Patients with nerve damage due to spinal stenosis were previously examined and were recorded as being unable to walk without losing balance and required the use of a cane. Patients received weekly infusions of EPO with pre and post administration of Lipostabil phoshaptidylcholine. After 3 weeks patients no longer required a cane for stability. After 5 infusions patients were able to walk 1-1.5 mile daily. After 7 infusions walking was increased to 2 miles daily. After 9 infusions patients were able to walk for more than 2 miles daily. After 9 weeks of the combination therapy most patients demonstrated an improvement in hearing, memory, cognition, productivity and energy as well gait and balance.
a) Administration of Sodium Phenylbutyrate (PB)
A butterfly catheter with a 23-gauge needle was inserted into a vein of the antecubital region of one of the subjects' arms. A syringe containing a Sodium Phenylbutyrate composition of 1 to 2 grams of phenylbutyrate diluted in 50 to 55 ml of D5W (5% dextrose in water) was connected to the catheter by a flexible tube. The PB composition was then infused (or “pushed”) into the subject's vein over a period of 15 to 20 minutes. Alternatively, 5 to 10 grams of sodium phenylbutyrate may be slowly dripped intravenously by dilution in 250 ml of D5W over 1 to 2 hours.
b) Administration of PC Composition (first)
A syringe containing the PC (phosphatidylcholine) composition of about 30 cc volume diluted with 30 cc D5W (5% dextrose in water) was connected to the catheter by a flexible tube. The PC composition was then infused (or “pushed”) into the subject over a period of ten minutes.
c) Infusion is continued with the administration of EPO 10,000 Units mixed with 250 mg of PC
d) Administration of PC Composition (second) in the next step of intravenous administration another 30 cc volume diluted with 30 cc D5W (5% dextrose in water) was connected to the catheter by a flexible tube.

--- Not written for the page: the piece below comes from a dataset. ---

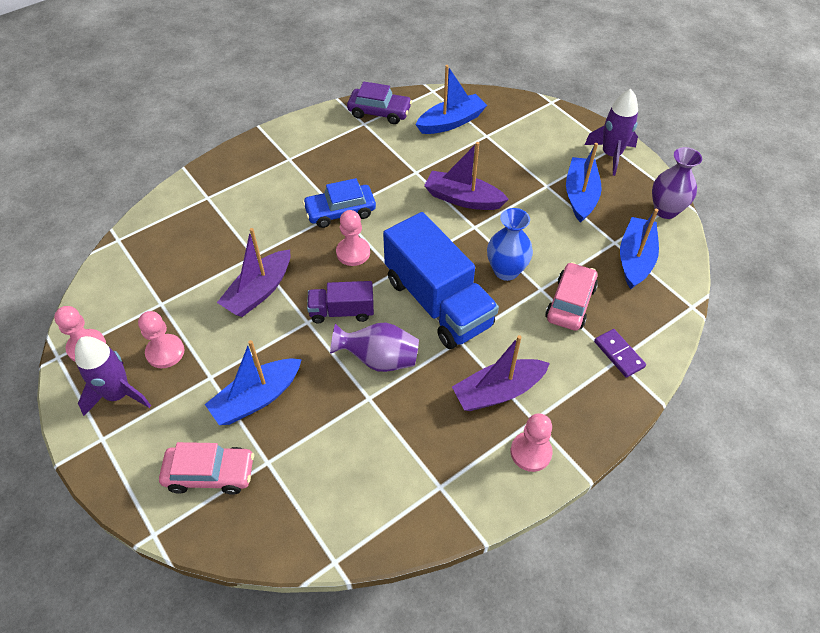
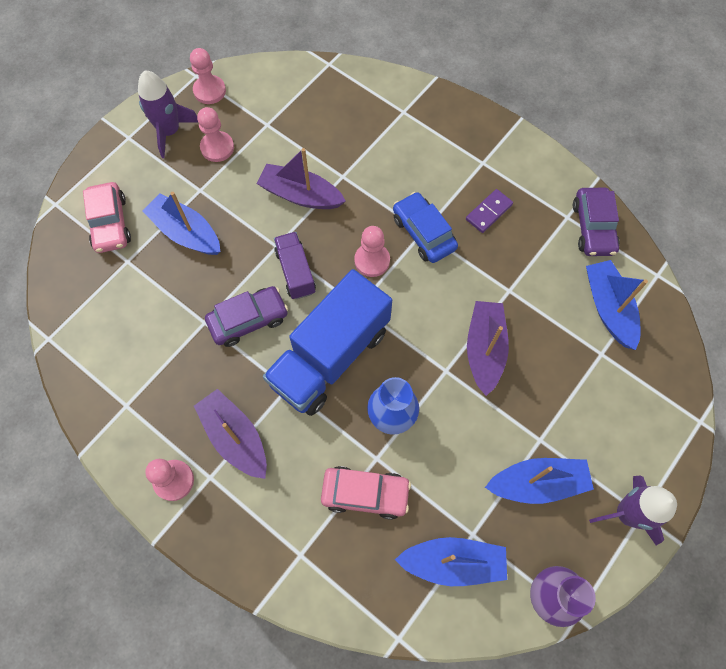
camera: 75 degrees right, 15 degrees up
purple vase [330,322,419,372] -> purple car [205,286,288,347]
blue boat [415,65,487,134] -> blue boat turned 150 degrees counterclockwise [586,260,648,350]
purple domino [594,329,646,378] -> purple domino moved to [466,189,513,233]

The PC composition was then infused (or “pushed”) into the subject's vein over a period of ten minutes.
e) Another step in the infusion continues the process with the B vitamin, Leucovorin (Folinic Acid) in a pre-prepared syringe containing about 2 mg (0.2 cc) to about 10 mg (1 cc) of Leucovorin over the period of 2-3 minutes.
f) Intravenous Administration of Reduced Glutathione
The PB, PC (1st), EPO, PC (2nd) and Leucovorin compositions were infused first followed by a pre-prepared syringe containing about 1.5 to 20 cc (300 to 4000 mg) of glutathione generally pre-mixed with an equal portion of sterile water (not saline).
This procedure avoids numerously piercing of the patient by infusing first the PB, then the first PC, then the EPO, then the second PC, the Leucovorin and then the glutathione using the same butterfly catheter with a flexible tube infused (or “pushed”) into the subject over a period of 45 minutes to one hour.
All references discussed herein are incorporated by reference. One skilled in the art will readily appreciate that the present invention is well adapted to carry out the objects and obtain the ends and advantages mentioned, as well as those inherent therein. The present invention may be embodied in other specific forms without departing from the spirit or essential attributes thereof and, accordingly, reference should be made to the appended claims, rather than to the foregoing specification, as indicating the scope of the invention.